La plupart des systèmes, malheureusement, sont entraînés à ignorer les éléments mineurs qui pourraient être changés. En Californie, il semble y avoir une allergie à parler de « problèmes » en tant que tels. On utilise de nombreux euphémismes : les « problématiques » et autres « challenges » sont traités de manière « innovante » sans produire le résultat recherché. C’est là peut-être une tendance dangereuse : on ne voit pas l’évidence. Il faut considérer un problème comme tel et essayer de le changer, plutôt que de l’ignorer et de mettre en œuvre des changements périphériques encore plus limités qui ne traitent pas du tout ce problème. Des protocoles sont mis en place pour simplifier les réponses : il devient donc impossible de s’adapter à une situation spécifique. Par exemple, un employé est placé devant un ordinateur, il reçoit des appels et comme il doit poser toute une série de questions, il n’écoute pas ce que lui demandent les personnes au téléphone. Une célèbre mutuelle de santé en Californie a retiré son service d’infirmières conseils des hôpitaux pour le centraliser sur une plateforme téléphonique dans une autre ville. Avant, les patients appelaient l’infirmière avec une question rapide et l’infirmière, qui connaissait généralement ses patients, pouvait donner des réponses brèves et efficaces. Mais maintenant, le patient qui appelle doit attendre très longtemps avant que son appel soit traité par une infirmière de triage. ET comme cette infirmière ne sait pas à qui elle parle, elle suit son protocole de questions qui énervent le patient. Le patient attend une réponse et les questions nuisent à l’interaction. Mais l’infirmière est obligée de poser les questions même si elle connaît les réponses. Prenons un exemple : un patient asthmatique appelle pour renouveler son ordonnance.
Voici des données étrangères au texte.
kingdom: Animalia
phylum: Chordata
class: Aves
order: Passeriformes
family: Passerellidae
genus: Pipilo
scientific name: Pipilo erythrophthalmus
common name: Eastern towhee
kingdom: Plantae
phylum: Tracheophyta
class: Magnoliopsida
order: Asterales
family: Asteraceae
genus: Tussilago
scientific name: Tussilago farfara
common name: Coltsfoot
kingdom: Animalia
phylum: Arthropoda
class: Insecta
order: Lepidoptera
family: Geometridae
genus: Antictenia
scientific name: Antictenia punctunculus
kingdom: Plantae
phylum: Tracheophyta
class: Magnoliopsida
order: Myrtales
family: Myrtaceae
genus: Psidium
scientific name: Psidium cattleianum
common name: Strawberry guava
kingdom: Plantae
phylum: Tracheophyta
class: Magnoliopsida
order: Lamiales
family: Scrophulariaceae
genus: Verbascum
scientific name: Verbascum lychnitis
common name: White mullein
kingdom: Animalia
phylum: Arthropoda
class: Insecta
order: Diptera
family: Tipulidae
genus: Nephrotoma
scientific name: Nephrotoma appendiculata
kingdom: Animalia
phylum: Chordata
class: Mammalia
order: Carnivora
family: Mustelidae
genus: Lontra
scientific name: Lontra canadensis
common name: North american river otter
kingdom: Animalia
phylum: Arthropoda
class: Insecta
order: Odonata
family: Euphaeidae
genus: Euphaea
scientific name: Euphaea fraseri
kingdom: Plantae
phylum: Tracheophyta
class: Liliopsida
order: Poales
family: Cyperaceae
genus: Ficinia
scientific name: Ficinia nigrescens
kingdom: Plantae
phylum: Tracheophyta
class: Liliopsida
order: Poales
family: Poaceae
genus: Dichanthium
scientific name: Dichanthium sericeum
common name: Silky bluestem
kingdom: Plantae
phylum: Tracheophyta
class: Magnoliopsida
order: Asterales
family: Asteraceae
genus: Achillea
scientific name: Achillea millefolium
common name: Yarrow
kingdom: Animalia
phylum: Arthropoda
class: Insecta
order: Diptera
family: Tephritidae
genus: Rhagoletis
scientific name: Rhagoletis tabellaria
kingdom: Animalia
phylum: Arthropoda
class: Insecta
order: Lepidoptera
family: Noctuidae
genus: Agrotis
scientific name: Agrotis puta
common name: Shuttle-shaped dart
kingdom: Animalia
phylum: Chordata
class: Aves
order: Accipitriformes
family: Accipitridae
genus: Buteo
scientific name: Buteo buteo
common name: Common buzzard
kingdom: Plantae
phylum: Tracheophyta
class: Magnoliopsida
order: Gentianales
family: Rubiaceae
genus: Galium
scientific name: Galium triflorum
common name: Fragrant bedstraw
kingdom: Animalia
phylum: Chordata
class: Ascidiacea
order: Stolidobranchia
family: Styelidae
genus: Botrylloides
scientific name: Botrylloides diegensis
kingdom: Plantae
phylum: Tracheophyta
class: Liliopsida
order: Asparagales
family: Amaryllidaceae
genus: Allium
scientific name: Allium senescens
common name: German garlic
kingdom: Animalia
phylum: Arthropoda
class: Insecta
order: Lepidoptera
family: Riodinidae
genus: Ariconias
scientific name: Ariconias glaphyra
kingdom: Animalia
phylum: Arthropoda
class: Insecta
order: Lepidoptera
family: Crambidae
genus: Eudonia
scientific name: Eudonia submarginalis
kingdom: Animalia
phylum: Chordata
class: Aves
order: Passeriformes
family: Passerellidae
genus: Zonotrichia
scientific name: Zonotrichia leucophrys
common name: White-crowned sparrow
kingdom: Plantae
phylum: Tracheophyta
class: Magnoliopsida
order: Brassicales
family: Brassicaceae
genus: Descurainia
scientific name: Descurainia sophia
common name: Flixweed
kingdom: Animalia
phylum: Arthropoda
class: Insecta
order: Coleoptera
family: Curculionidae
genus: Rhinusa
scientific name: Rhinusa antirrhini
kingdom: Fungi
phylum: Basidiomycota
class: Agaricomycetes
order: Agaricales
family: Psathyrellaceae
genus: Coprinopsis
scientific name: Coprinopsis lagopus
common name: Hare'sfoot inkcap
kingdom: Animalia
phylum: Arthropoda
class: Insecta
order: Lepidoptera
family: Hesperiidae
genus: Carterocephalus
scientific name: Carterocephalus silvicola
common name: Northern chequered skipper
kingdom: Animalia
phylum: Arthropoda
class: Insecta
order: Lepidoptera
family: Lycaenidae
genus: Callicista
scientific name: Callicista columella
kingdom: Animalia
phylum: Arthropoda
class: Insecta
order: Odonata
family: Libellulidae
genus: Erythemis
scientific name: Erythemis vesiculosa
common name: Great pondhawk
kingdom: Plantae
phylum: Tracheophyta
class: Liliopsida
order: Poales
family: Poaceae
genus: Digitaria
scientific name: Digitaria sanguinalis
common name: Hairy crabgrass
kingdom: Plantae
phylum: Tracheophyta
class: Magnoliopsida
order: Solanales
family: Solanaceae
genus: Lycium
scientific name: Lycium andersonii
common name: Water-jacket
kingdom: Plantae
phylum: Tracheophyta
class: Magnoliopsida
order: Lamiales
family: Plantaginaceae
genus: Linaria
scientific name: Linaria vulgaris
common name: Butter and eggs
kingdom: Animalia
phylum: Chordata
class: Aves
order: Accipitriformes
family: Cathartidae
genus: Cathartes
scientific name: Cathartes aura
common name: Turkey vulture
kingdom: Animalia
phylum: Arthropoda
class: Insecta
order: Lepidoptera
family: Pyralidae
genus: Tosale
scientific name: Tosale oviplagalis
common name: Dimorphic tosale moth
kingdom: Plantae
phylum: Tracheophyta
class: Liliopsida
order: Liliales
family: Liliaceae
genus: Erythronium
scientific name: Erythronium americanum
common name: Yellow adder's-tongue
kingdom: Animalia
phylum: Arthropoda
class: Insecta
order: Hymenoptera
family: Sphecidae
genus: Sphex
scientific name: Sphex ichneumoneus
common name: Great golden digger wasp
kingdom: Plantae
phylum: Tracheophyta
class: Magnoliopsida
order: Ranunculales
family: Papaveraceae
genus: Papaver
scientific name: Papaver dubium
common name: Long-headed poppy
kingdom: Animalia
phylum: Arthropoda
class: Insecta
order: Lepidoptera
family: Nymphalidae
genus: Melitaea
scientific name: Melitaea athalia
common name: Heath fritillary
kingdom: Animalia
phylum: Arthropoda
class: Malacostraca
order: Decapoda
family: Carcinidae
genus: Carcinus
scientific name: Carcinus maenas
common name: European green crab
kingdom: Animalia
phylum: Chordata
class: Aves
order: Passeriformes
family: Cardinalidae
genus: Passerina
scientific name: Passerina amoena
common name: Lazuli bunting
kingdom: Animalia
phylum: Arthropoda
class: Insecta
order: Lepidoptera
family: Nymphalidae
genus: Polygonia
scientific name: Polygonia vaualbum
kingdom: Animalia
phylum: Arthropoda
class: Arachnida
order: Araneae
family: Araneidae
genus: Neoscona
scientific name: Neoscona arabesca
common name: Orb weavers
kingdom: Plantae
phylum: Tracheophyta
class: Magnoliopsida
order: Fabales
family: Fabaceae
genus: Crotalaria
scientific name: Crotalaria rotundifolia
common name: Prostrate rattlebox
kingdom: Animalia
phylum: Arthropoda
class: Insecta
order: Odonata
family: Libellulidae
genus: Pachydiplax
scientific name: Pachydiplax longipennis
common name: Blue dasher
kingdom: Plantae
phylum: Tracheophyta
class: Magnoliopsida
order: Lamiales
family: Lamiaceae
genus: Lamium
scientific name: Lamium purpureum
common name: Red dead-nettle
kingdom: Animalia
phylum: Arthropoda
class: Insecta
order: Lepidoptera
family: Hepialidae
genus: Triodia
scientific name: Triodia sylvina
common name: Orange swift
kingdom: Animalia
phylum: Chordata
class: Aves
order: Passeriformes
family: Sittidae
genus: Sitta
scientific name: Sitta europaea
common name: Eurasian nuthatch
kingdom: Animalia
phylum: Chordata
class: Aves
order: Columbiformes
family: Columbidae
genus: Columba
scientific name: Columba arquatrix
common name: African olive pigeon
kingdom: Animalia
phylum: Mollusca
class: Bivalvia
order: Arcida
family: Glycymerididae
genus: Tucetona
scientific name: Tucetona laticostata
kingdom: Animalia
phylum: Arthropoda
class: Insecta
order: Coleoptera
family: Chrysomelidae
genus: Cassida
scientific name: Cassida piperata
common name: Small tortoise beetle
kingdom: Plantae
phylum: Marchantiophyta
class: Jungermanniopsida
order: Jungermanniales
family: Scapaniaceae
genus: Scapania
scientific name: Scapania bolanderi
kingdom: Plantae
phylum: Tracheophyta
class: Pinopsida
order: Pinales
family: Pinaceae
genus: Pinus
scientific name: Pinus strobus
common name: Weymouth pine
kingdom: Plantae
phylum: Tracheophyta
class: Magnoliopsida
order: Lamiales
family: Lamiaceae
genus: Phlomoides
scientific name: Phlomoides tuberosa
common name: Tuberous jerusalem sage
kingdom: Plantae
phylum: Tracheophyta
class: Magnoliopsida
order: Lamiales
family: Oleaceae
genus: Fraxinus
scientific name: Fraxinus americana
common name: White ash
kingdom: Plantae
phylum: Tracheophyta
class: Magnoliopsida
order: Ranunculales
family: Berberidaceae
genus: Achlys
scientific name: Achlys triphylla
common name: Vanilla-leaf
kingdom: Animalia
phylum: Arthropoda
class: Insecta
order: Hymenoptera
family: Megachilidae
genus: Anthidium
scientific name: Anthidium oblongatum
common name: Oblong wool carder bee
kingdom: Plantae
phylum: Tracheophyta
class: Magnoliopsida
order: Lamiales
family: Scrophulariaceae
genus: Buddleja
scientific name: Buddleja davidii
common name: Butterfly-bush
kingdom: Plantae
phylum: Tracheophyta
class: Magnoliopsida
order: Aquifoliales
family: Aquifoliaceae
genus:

Une des questions que l’infirmière est obligée de poser dès qu’elle entend le mot « asthme », c’est : « vos difficultés respiratoires vous empêchent-elles de tenir une conversation ? » Sans commentaire !

On pourrait comparer cette conversation à un échange avec un client psychotique en plein délire : la résistance au changement des psychotiques est extrême. Plus le système est grand, plus il sera structuré et rigide et plus il résistera au changement même si les choses vont mal. Il va donc falloir inverser la situation : le responsable de la mutuelle doit décider qu’il est plus rentable d’avoir une infirmière qui connaît les patients pour répondre au téléphone. Cela réduirait la durée des conversations et augmenterait la satisfaction des patients.
C’est dans ce genre de situation que la communication stratégique est utile :

  1. On définit le problème.
  2. On s’accorde sur les objectifs.
  3. On liste les tentatives de solutions. Encore une fois, on veut voir s’il y a eu des solutions et vérifier si elles sont toujours valables dans un contexte différent. Comme dans l’exemple de l’élève du CM2 qui passe en 6ème.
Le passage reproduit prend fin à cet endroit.